19 avril 2012

Du Fouquet’s au Crillon, en passant par le yacht de Bolloré…


Illustration :
Maurice Boutet de Monvel (1850-1913) L’Apothéose de la canaille – Huile sur toile – (430 x 332) – 1885 – Orléans, Musée des Beaux-Arts

Décidément, Nicolas Sarkozy et avec lui les gens qui l’entourent sont incorrigibles, grisés par l’argent et le pouvoir qu’il procure. Il était déjà permis de penser que commençant son quinquennat en fêtant sa victoire le 6 mai 2007 au Fouquet’s, l’un des endroits les plus chics et les plus chers de Paris, en compagnie de ses amis-patrons, Nicolas Sarkozy allait le payer très cher au moment d’être à nouveau candidat en vue de sa réélection.
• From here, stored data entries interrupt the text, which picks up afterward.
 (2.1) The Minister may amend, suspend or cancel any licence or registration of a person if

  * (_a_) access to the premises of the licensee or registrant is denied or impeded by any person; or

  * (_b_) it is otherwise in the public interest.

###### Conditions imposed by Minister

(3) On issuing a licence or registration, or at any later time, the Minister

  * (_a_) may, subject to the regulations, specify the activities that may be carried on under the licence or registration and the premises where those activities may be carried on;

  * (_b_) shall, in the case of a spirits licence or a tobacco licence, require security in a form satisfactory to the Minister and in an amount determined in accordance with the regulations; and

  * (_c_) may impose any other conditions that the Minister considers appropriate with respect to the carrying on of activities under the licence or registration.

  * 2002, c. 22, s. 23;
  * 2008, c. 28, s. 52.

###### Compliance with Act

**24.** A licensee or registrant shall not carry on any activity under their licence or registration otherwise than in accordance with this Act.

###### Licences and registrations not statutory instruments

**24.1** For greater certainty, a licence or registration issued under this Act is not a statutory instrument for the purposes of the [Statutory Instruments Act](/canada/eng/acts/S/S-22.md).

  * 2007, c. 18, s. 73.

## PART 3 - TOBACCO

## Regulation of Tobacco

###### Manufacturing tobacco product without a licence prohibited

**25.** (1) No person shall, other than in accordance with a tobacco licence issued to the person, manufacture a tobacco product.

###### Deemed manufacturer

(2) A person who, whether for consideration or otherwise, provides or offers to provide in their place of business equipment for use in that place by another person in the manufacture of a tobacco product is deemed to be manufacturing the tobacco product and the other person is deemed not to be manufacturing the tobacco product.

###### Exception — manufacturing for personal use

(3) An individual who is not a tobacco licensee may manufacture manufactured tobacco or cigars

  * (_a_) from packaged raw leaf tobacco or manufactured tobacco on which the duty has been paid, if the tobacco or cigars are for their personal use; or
Quand il s’agit de régler les comptes, le peuple n’a pas la mémoire courte et il est des plats qui se mangent froids. Circonstance aggravante, au lieu de faire retraite comme il l’avait annoncé, et comme chacune et chacun le supposait, dans un monastère, le choix qu’il fit de partir en croisière sur le yacht de son ami milliardaire Vincent Bolloré fut désastreux et lui valut dès lors le qualificatif de « président des riches ».
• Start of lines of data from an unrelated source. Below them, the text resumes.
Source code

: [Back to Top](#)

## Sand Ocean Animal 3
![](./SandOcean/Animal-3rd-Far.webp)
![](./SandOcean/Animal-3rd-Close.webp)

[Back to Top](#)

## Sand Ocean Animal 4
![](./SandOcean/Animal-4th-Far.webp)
Certains pouvaient encore croire, puisqu’il s’en était même dernièrement excusé, que ces deux monumentales erreurs, allaient au moins lui servir de leçon et le pousser à être plus prudent. Que nenni ! Chassez le naturel, il revient au galop. C’est donc à l’hôtel de Crillon, place de la Concorde, dans un des plus prestigieux restaurants de Paris, que le monarque républicain avait choisi de régaler – aux frais de qui ? – ses plus généreux donateurs, ceux dits du « Premier cercle », dimanche 15 avril, juste avant de parcourir les quelques mètres qui le séparaient de la tribune d’où il a tenu ce que nous sommes très nombreux à espérer être son dernier grand discours.
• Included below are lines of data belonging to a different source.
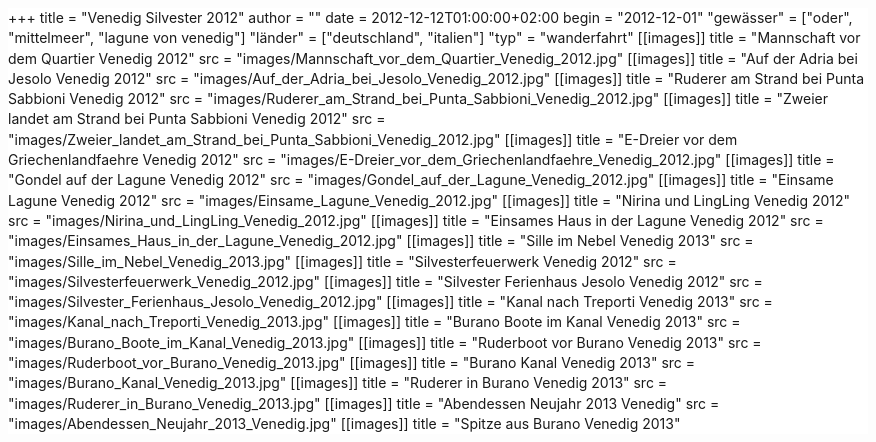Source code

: +++
title = "Venedig Silvester 2012"
author = ""
date = 2012-12-12T01:00:00+02:00
begin = "2012-12-01"
"gewässer" = ["oder", "mittelmeer", "lagune von venedig"]
"länder" = ["deutschland", "italien"]
"typ" = "wanderfahrt"
[[images]]
title = "Mannschaft vor dem Quartier Venedig 2012"
src = "images/Mannschaft_vor_dem_Quartier_Venedig_2012.jpg"
[[images]]
title = "Auf der Adria bei Jesolo Venedig 2012"
src = "images/Auf_der_Adria_bei_Jesolo_Venedig_2012.jpg"
[[images]]
title = "Ruderer am Strand bei Punta Sabbioni Venedig 2012"
src = "images/Ruderer_am_Strand_bei_Punta_Sabbioni_Venedig_2012.jpg"
[[images]]
title = "Zweier landet am Strand bei Punta Sabbioni Venedig 2012"
src = "images/Zweier_landet_am_Strand_bei_Punta_Sabbioni_Venedig_2012.jpg"
[[images]]
title = "E-Dreier vor dem Griechenlandfaehre Venedig 2012"
src = "images/E-Dreier_vor_dem_Griechenlandfaehre_Venedig_2012.jpg"
[[images]]
title = "Gondel auf der Lagune Venedig 2012"
src = "images/Gondel_auf_der_Lagune_Venedig_2012.jpg"
[[images]]
title = "Einsame Lagune Venedig 2012"
src = "images/Einsame_Lagune_Venedig_2012.jpg"
[[images]]
title = "Nirina und LingLing Venedig 2012"
src = "images/Nirina_und_LingLing_Venedig_2012.jpg"
[[images]]
title = "Einsames Haus in der Lagune Venedig 2012"
src = "images/Einsames_Haus_in_der_Lagune_Venedig_2012.jpg"
[[images]]
title = "Sille im Nebel Venedig 2013"
src = "images/Sille_im_Nebel_Venedig_2013.jpg"
[[images]]
title = "Silvesterfeuerwerk Venedig 2012"
src = "images/Silvesterfeuerwerk_Venedig_2012.jpg"
[[images]]
title = "Silvester Ferienhaus Jesolo Venedig 2012"
src = "images/Silvester_Ferienhaus_Jesolo_Venedig_2012.jpg"
[[images]]
title = "Kanal nach Treporti Venedig 2013"
src = "images/Kanal_nach_Treporti_Venedig_2013.jpg"
[[images]]
title = "Burano Boote im Kanal Venedig 2013"
src = "images/Burano_Boote_im_Kanal_Venedig_2013.jpg"
[[images]]
title = "Ruderboot vor Burano Venedig 2013"
src = "images/Ruderboot_vor_Burano_Venedig_2013.jpg"
[[images]]
title = "Burano Kanal Venedig 2013"
src = "images/Burano_Kanal_Venedig_2013.jpg"
[[images]]
title = "Ruderer in Burano Venedig 2013"
src = "images/Ruderer_in_Burano_Venedig_2013.jpg"
[[images]]
title = "Abendessen Neujahr 2013 Venedig"
src = "images/Abendessen_Neujahr_2013_Venedig.jpg"
[[images]]
title = "Spitze aus Burano Venedig 2013"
Que de similitudes troublantes avec le parcours du roi Louis XV, dit le Bien-Aimé, qui commença son règne entouré de l’affection de ses sujets et le termina dans la détestation la plus profonde du peuple à son égard, préparant les esprits à la révolution future. Époque d’une injustice inouïe, celle du bon plaisir, au mépris du peuple dont on ignore les souffrances et qui croule sous l’impôt dont sont exemptés les riches. C’est aussi sous son règne et pour sa gloire que fut créée cette place appelée alors place Royale, au centre de laquelle trônait la statue équestre du monarque, détruite à la Révolution. Cette place, aujourd’hui de la Concorde, choisie par Nicolas Sarkozy pour y parader et y prononcer son premier et son dernier grand discours de président. Et quelle curieuse idée a-t-il eu durant son quinquennat de choisir pour résidence secondaire à Versailles, le pavillon de la Lanterne, d’ordinaire réservé au Premier ministre qu’il a prié d’aller voir ailleurs... Mais aussi, que de différences ! Entre cette aristocratie du XVIIIe siècle, brillante, lettrée, cultivée, raffinée jusqu’à l’extrême préciosité, portant les Lumières, et cette oligarchie qui s’est choisie pour la représenter cette sorte de moderne Rastignac, arriviste, grossier personnage, inculte et qui s’en vante, fasciné par le luxe voyant, vulgaire et tapageur.

Ah, ça ira, ça ira, ça ira
Nicolas Sarkozy à la Lanterne
Ah, ça ira, ça ira, ça ira
Nicolas Sarkozy, on le pendra

De nos jours c’est heureux, grâce aux lois de la République et à François Mitterrand qui fit abolir la peine de mort, on ne guillotine plus les monarques, fussent-ils républicains, destitués, renversés ou remerciés par le suffrage universel, pas plus qu’on ne les pend. Mais on peut le cas échéant les juger, et qui sait les jeter en prison lorsqu’ils y sont condamnés au nom du peuple souverain. Pour combien de temps encore ? Nos institutions sont en si piteux état qu’il n’est que temps d’en changer.